> Task directions:
Leave out any picture and return the remaining listing below exactly as given.

> Data below:

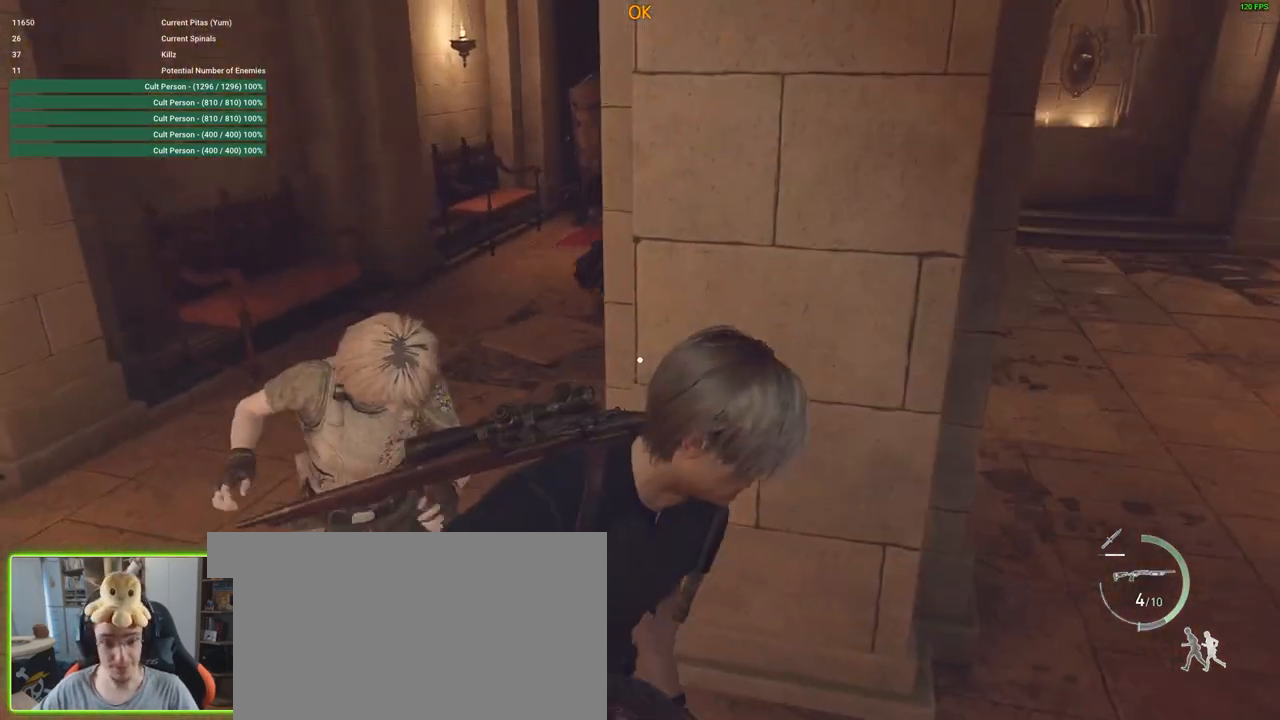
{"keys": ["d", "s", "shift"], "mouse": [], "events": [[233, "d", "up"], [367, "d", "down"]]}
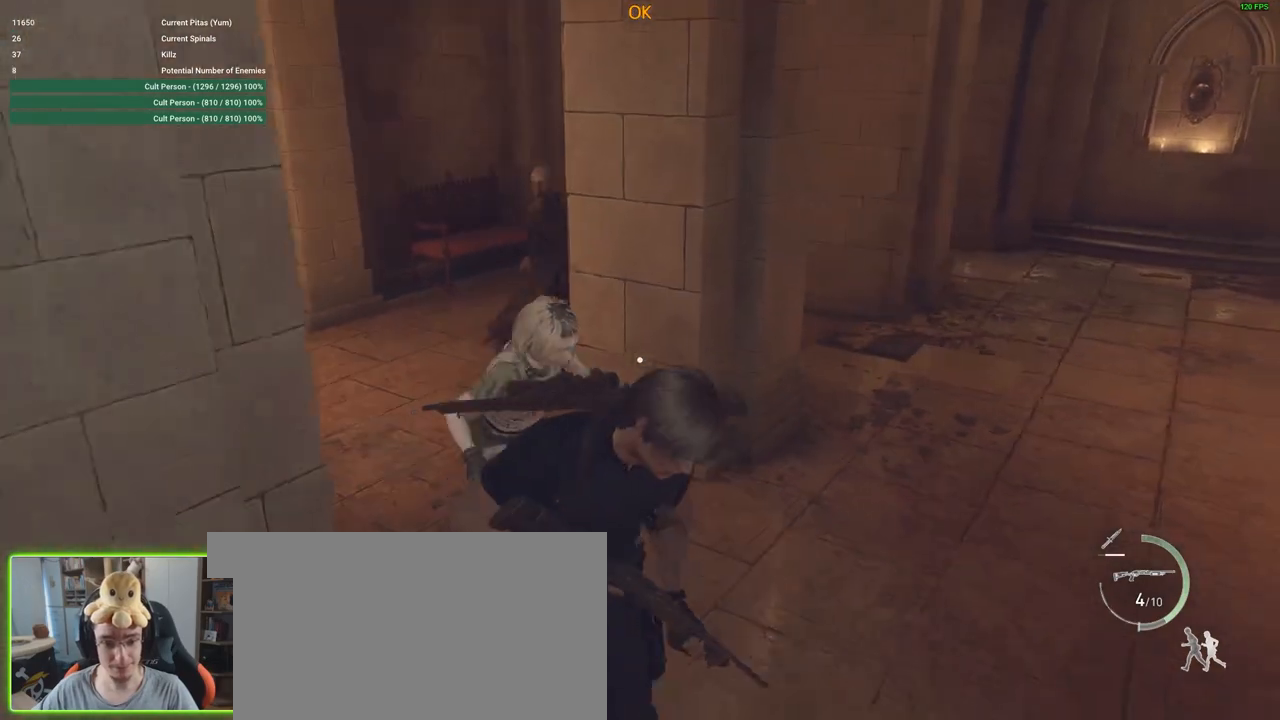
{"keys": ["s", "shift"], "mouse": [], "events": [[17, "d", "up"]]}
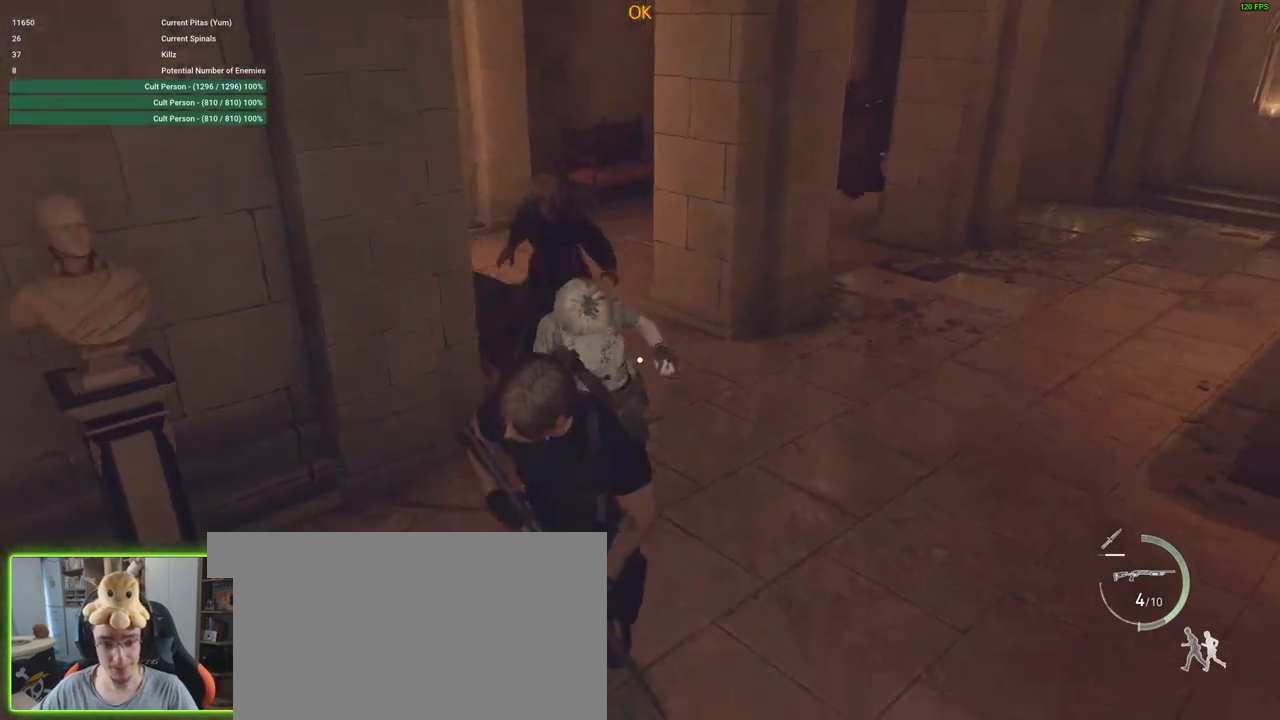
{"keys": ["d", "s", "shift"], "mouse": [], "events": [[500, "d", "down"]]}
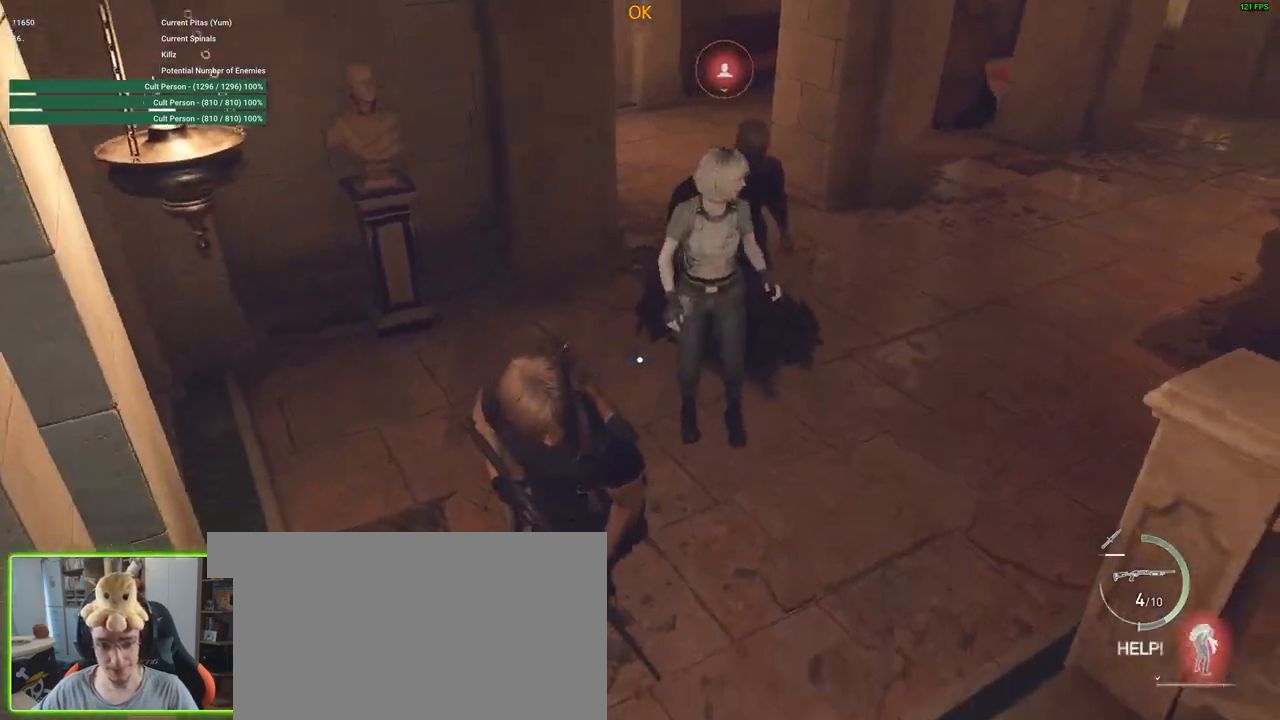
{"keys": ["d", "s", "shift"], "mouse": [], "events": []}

> Output for this exercise:
{"keys": ["d", "s", "shift"], "mouse": [], "events": [[233, "d", "up"], [367, "d", "down"]]}
{"keys": ["s", "shift"], "mouse": [], "events": [[17, "d", "up"]]}
{"keys": ["d", "s", "shift"], "mouse": [], "events": [[500, "d", "down"]]}
{"keys": ["d", "s", "shift"], "mouse": [], "events": []}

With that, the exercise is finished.